What is needed
For each line below that includes the word "statements", make a copy.

Saved entries:
______________________________

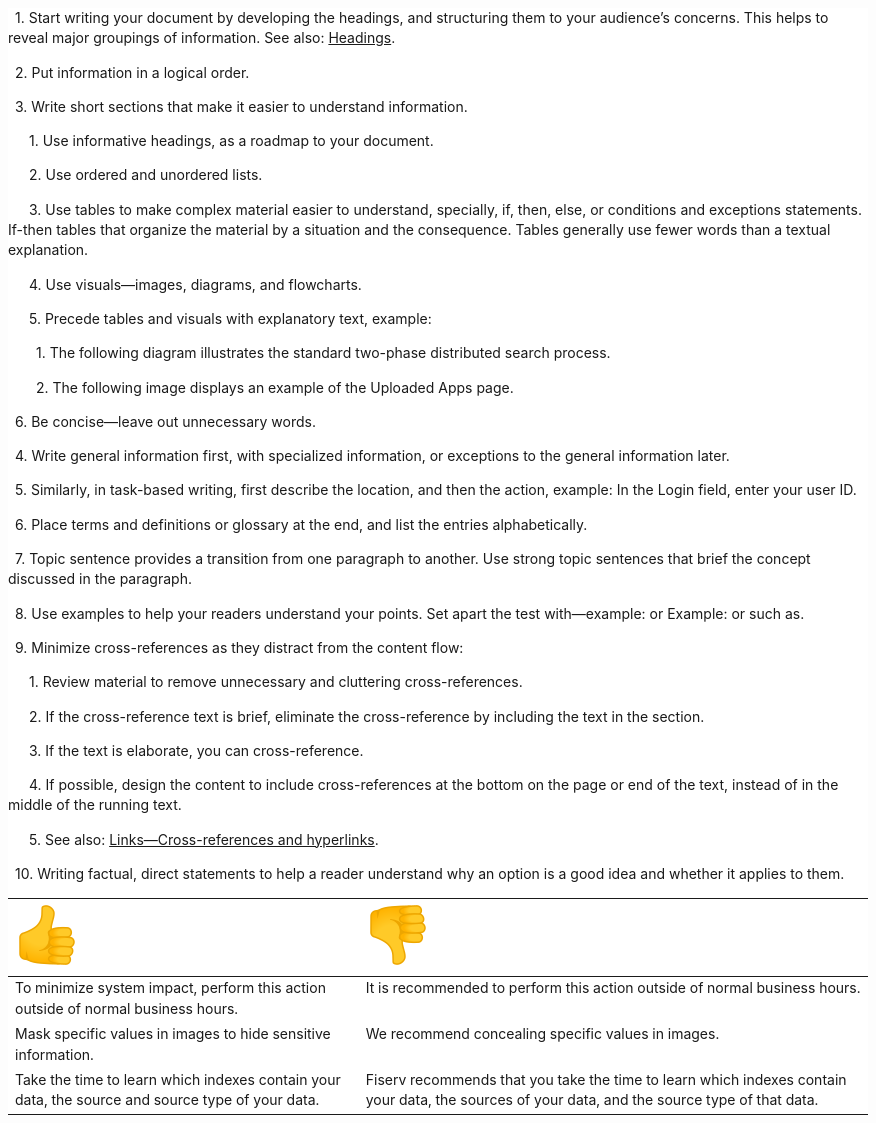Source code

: &ensp;1. Start writing your document by developing the headings, and structuring them to your audience’s concerns. This helps to reveal major groupings of information. See also: [Headings](#headings).

&ensp;2. Put information in a logical order.

&ensp;3. Write short sections that make it easier to understand information.

&emsp;&ensp;1. Use informative headings, as a roadmap to your document.

&emsp;&ensp;2. Use ordered and unordered lists.

&emsp;&ensp;3. Use tables to make complex material easier to understand, specially, if, then, else, or conditions and exceptions statements. If-then tables that organize the material by a situation and the consequence. Tables generally use fewer words than a textual explanation.

&emsp;&ensp;4. Use visuals—images, diagrams, and flowcharts.

&emsp;&ensp;5. Precede tables and visuals with explanatory text, example:

&emsp;&emsp;1.     The following diagram illustrates the standard two-phase distributed search process.

&emsp;&emsp;2.     The following image displays an example of the Uploaded Apps page.

&ensp;6. Be concise—leave out unnecessary words.

&ensp;4. Write general information first, with specialized information, or exceptions to the general information later.

&ensp;5. Similarly, in task-based writing, first describe the location, and then the action, example: In the Login field, enter your user ID.

&ensp;6. Place terms and definitions or glossary at the end, and list the entries alphabetically.

&ensp;7. Topic sentence provides a transition from one paragraph to another. Use strong topic sentences that brief the concept discussed in the paragraph.

&ensp;8. Use examples to help your readers understand your points. Set apart the test with—example: or Example: or such as. 

&ensp;9. Minimize cross-references as they distract from the content flow:

&emsp;&ensp;1.     Review material to remove unnecessary and cluttering cross-references.

&emsp;&ensp;2.     If the cross-reference text is brief, eliminate the cross-reference by including the text in the section.

&emsp;&ensp;3.     If the text is elaborate, you can cross-reference.

&emsp;&ensp;4.     If possible, design the content to include cross-references at the bottom on the page or end of the text, instead of in the middle of the running text.

&emsp;&ensp;5.     See also: [Links—Cross-references and hyperlinks](#links-cross-references-and-hyperlinks).

&ensp;10. Writing factual, direct statements to help a reader understand why an option is a good idea and whether it applies to them.


|                                                 ![thumbs up](assets/images/thumbs-up.png)                                                |                                                                        ![thumbs down](assets/images/thumbs-down.png)                                                                        |
|:------------------------------------------------------------------------------------------------|:-----------------------------------------------------------------------------------------------------------------------------------------------|
| To minimize system impact, perform this action outside of normal business hours.                 | It is recommended to perform this action outside of normal business hours.                                                                      |
| Mask specific values in images to hide sensitive information.                                    | We recommend concealing specific values in images.                                                                                              |
| Take the time to learn which indexes contain your data, the source and source type of your data. |  Fiserv recommends that you take the time to learn which indexes contain your data, the sources of your data, and the source type of that data. |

______________________________

Response below
&emsp;&ensp;3. Use tables to make complex material easier to understand, specially, if, then, else, or conditions and exceptions statements. If-then tables that organize the material by a situation and the consequence. Tables generally use fewer words than a textual explanation.
&ensp;10. Writing factual, direct statements to help a reader understand why an option is a good idea and whether it applies to them.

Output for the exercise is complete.